The other key to coping that I like to suggest is to treat yourself like the child you don’t [yet] have. What would you do for your child if you saw that she was struggling with stress, disappointment, depression? You would take care of her in any way that you could. You would try to make her feel better. Not only would you would recommend counseling, you would find a counselor, make the appointment and drive her there yourself. You would pay for it. And you would take her for an ice cream sundae afterwards.
While you are waiting for that child, get in touch with your inner child, find out what would help her and take care of it for her. Here are my suggestions:
- Make sure she has the time she needs to do the things that will help her most. Replace the things that unnecessarily suck her time and replace them with things that will comfort and de-stress her.

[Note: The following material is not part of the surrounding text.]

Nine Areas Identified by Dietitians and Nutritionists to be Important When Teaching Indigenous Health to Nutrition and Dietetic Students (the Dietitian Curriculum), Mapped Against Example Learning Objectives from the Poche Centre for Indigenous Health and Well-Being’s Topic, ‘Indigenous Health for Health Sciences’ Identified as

- Weekly or monthly massage appointments
- A series of acupuncture treatments for infertility
- An infertility support group, either live or on-line
- An on-line meditation group, like Oprah and Deepak Chopra’s
- Find her a local counselor and make her an appointment. Many hours of counseling go unused each year because people don’t realize that their medical health care insurance will pay for it. Look into it for her and sign her up for a 6-week session. This site will help you locate counselors with experience helping infertile women and couples:
- Change her life. Now may be just the time to help her to find a new trajectory for her life. What has she always wanted to do but hasn’t had the courage?
- Start a craft shop on Etsy?
- Go back to school for photography?
- Become a bartender? A poet? A hip hop dancer?
Have her fill in the blank, then work through the steps it will take to do that. This can help her envision a future she wants to be in, and give her things to do that make her feel optimistic and accomplished.
- Be kind to her. Do her favors. Make her smile.
- Watch comedies with her at least once a week.
- Buy her a mattress top comforter. New slippers. A microwavable shoulder wrap.
- Get her nails done regularly, and her toes, too.
This Mother’s Day, commit to taking care of your inner child and her mother – you!